Within an hour Tobacco and I had ambled, trotted, and even galloped past many of the riders prodding the cattle: Smoke, Dogbreath, Reese, Latimer, Drago, Simpson, Morales One, Morales Two, and some of the rest, at first near, then farther away from the herd. At that point I reined up, patted Tobacco's neck, and even spoke a few flattering words to my newfound acquaintance and friend. That's when another acquaintance rode alongside and started an all too amiable conversation.
“How're you gettin' along, pard?” French Frank inquired. “You and ol' Tobac?”
“Ol' Tobac and I are getting along very compatibly, thank you.”
“Uh-huh.

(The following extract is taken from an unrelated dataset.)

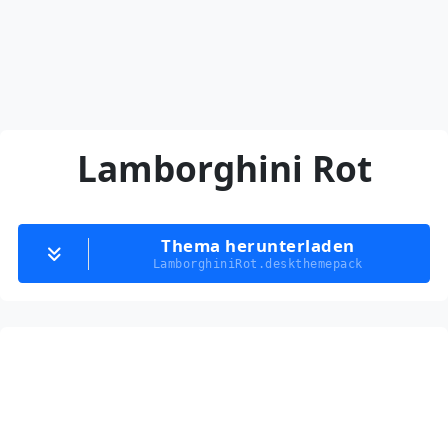
Lamborghini Rot
Thema herunterladen
LamborghiniRot.deskthemepack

And the saddle?” He pointed.
“Also compatible.”
As he pointed, I noticed that he held a flexible, woven leather whip with a short stock about a foot long and with a loop attached to his wrist. The whip carried a lash of three or four heavy, loose thongs. Later I was to learn that it was called a quirt—and soon I was to learn one of the purposes for which it could be used.
“O.K., pard. Let's see how you and ol' Tobac can really get along.”
With that he thrashed Tobacco's rump, again and again, flogging the animal into a frenzy. Tobacco bolted ahead like a rifle shot, his hooves barely touching the ground.
French Frank roared with glee and laughter and chased after us for even more merriment. He managed to catch up to us, then, with all his might swung a backhanded blow with the quirt at Tobacco's head. I held the reins with one hand, reached out and took the blow on my wrist, wrapped my hand around the thongs, braced both feet into the stirrups and jerked back with every fiber of strength I could muster.
Once again French Frank flew off his mount, this time even more abruptly, and hit the ground even more violently than the time Wolf Riker backhanded him off the saddle.
Tobacco came to a halt and looked back, and I swear that if horses can laugh, Tobacco was laughing.
So was I.
French Frank was not laughing. He was sprawled on the hard ground, belly down, his hat a few feet from his head, his gun flipped out of its holster, and the dank deck of cards scattered galley west.
He was spitting dirt out of his mouth, maybe a tooth or two, and cursing a dark blue streak with the loop of the quirt still attached to his wrist.
I neck-reined Tobacco, and as we moved past French Frank on his hands and knees, I inquired.
“How're ya getting along, pard?”
Ol' Tobac and I didn't wait for an answer.